Klausenburger Fußballverein wegen anti-ungarischer Fan-Kundgebungen mit Geldstrafe belegtWeiterlesen
Es muss für die kommunistischen Machthaber wie ein Treppenwitz der Geschichte gewesen sein, dass die von ihnen bevorzugten Massenkundgebungen, wie beispielsweise die Aufmärsche in den Jahren 1956 und 1989, das vorläufige bzw. endgültige Ende ihrer Schreckensherrschaft einleiteten.
Der von Studentenverbänden organisierte, disziplinierte Aufmarsch, der den Budapester Bem-Platz anstrebte, hatte bei allem naiven Glauben in die Lebensfähigkeit des Sozialismus eine nationale Forderung: „Wir wollen das Kossuth-Wappen!“. Dies war die Geburtsstunde des späteren Symbols der Revolution, der Nationalflagge, die vom verhassten kommunistischen Wappen befreit wurde und an seiner Stelle ein Loch aufwies.
Ähnlich wie drei Jahrzehnte später im westrumänischen Temeswar. Die anfangs kleine Gruppe von stillen Demonstranten auf dem Marienplatz, die sich mit dem ungarischen Pfarrer Tőkés solidarisierten, wuchs schnell zu einer Massenkundgebung, wo die ersten rumänischen Trikoloren mit einem Loch in der Mitte auftauchten. Vor der orthodoxen Kathedrale gab es die ersten Opfer des Aufstandes, ermordet durch die Schüsse der Ordnungskräfte und des Militärs.
Mehrere Historiker sind der Meinung, dass die Bewegungen und revolutionären Initiativen in Siebenbürgen im Herbst 1956 daran scheiterten, dass die damaligen kommunistischen Behörden die ethnische Karte ausspielten und es unmöglich machten, sie zu organisieren.
Am 24. und 25. Oktober schürte die rumänische Stasi in Klausenburg (Kolozsvár, Cluj) Spannungen zwischen ungarischen und rumänischen Studenten, während es ihr gleichzeitig gelang, „ethnische Spannungen in der rumänischen Bevölkerung zu schüren und die Budapester Revolution als nationalistisch/revanchistisch zu stigmatisieren“, so der Historiker Stefano Bottoni.

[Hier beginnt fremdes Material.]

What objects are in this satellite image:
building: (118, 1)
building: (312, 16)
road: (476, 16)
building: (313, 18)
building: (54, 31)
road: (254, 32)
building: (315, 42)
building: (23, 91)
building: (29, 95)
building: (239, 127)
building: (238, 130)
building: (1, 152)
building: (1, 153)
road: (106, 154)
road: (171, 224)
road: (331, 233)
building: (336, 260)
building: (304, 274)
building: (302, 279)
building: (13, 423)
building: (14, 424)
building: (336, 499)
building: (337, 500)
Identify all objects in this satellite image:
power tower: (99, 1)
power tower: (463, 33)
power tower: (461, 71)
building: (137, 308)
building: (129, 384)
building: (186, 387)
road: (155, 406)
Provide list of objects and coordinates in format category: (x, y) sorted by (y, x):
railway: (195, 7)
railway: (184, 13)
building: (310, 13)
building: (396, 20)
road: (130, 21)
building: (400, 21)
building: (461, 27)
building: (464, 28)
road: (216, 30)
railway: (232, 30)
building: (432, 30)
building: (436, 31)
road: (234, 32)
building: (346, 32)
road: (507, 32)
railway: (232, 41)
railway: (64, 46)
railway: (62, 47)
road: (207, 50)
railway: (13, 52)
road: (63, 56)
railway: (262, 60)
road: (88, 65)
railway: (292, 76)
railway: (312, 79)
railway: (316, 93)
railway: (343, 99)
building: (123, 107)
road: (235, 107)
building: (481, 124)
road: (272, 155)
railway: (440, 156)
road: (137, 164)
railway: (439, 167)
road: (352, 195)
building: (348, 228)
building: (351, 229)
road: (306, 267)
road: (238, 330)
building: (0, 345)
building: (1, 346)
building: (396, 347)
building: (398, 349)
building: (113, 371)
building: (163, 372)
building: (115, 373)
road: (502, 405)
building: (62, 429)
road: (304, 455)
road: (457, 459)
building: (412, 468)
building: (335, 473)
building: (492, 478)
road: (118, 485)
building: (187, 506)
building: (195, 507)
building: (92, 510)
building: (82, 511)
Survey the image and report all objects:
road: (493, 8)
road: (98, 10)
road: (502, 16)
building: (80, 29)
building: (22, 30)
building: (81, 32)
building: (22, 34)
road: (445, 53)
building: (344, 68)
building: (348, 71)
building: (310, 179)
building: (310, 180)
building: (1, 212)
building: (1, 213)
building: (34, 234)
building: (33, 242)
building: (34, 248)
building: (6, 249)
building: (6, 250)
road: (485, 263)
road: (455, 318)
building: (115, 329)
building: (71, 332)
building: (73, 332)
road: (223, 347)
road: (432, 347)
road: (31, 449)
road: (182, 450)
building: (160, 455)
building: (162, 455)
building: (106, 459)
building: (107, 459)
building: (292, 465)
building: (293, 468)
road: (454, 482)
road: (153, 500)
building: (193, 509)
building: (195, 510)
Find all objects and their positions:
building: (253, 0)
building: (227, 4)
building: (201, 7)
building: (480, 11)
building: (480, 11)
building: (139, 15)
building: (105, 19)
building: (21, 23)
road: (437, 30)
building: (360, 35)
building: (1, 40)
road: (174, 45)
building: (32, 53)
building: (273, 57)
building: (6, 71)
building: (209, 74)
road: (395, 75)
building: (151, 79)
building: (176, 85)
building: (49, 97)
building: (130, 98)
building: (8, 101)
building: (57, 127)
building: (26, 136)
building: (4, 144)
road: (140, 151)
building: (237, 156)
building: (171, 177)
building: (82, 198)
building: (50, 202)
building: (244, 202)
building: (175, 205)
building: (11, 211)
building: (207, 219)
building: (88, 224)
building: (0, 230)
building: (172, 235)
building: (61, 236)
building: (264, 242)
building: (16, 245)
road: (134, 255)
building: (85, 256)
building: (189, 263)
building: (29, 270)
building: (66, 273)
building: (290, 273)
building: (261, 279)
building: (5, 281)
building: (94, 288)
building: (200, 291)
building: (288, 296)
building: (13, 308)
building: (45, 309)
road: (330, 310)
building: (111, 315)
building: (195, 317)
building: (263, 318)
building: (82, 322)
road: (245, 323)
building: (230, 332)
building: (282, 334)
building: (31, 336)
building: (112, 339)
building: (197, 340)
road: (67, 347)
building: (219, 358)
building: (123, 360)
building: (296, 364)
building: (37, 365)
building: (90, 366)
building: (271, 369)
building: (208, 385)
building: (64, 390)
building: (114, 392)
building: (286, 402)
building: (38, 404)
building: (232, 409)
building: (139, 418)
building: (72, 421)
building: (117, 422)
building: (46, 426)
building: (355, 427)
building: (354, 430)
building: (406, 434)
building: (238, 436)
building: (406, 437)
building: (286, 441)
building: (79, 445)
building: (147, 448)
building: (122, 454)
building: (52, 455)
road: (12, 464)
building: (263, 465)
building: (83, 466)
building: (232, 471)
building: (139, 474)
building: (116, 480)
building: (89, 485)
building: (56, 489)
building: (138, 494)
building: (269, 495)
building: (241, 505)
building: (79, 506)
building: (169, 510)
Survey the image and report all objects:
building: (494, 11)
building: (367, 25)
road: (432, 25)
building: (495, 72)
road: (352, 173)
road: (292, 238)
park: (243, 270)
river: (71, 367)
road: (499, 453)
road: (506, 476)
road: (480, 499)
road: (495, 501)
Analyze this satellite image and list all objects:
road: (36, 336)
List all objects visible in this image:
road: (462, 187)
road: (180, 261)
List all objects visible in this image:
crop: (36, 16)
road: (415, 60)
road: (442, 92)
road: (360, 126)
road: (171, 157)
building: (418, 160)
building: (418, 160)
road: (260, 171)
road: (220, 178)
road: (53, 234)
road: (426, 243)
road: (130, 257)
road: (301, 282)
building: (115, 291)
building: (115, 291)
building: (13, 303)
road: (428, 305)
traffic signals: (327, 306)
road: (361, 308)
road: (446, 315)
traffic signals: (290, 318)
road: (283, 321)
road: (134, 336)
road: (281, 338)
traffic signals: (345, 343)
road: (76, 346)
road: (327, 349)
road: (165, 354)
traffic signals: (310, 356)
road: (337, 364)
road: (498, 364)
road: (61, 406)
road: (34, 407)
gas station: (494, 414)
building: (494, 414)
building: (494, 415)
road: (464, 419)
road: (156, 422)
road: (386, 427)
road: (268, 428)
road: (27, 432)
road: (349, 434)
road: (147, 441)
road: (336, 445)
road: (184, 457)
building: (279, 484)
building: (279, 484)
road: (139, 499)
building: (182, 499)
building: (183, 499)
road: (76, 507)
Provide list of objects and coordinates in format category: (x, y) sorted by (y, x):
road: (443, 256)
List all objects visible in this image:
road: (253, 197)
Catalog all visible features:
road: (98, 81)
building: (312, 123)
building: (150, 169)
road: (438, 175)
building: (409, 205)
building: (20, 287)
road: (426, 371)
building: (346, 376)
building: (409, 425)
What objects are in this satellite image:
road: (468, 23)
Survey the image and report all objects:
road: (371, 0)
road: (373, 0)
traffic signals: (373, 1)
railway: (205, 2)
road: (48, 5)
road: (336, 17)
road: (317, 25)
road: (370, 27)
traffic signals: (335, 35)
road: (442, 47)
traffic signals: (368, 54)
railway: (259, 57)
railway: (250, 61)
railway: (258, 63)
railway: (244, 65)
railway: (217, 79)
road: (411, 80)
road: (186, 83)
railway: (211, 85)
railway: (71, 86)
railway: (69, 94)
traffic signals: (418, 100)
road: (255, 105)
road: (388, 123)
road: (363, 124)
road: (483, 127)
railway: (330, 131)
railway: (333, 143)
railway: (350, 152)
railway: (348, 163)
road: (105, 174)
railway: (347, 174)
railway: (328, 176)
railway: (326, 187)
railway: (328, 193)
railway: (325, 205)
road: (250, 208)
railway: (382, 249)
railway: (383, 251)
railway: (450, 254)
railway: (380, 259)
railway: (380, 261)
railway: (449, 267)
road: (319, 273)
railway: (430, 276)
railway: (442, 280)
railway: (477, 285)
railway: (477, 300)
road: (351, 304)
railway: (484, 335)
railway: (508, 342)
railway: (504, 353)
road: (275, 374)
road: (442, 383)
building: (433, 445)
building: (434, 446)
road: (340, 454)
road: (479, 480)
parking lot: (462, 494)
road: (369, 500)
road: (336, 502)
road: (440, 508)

Temeswar war 1956 der einzige Ort, an dem sich die Demonstrationen in eine Revolution hätten verwandeln können, aber dies wurde durch die Razzien der Staatssicherheit und die vorübergehende Internierung der 2.000 Studenten, die an den Demonstrationen teilnahmen, in einer leeren sowjetischen Kaserne, verhindert.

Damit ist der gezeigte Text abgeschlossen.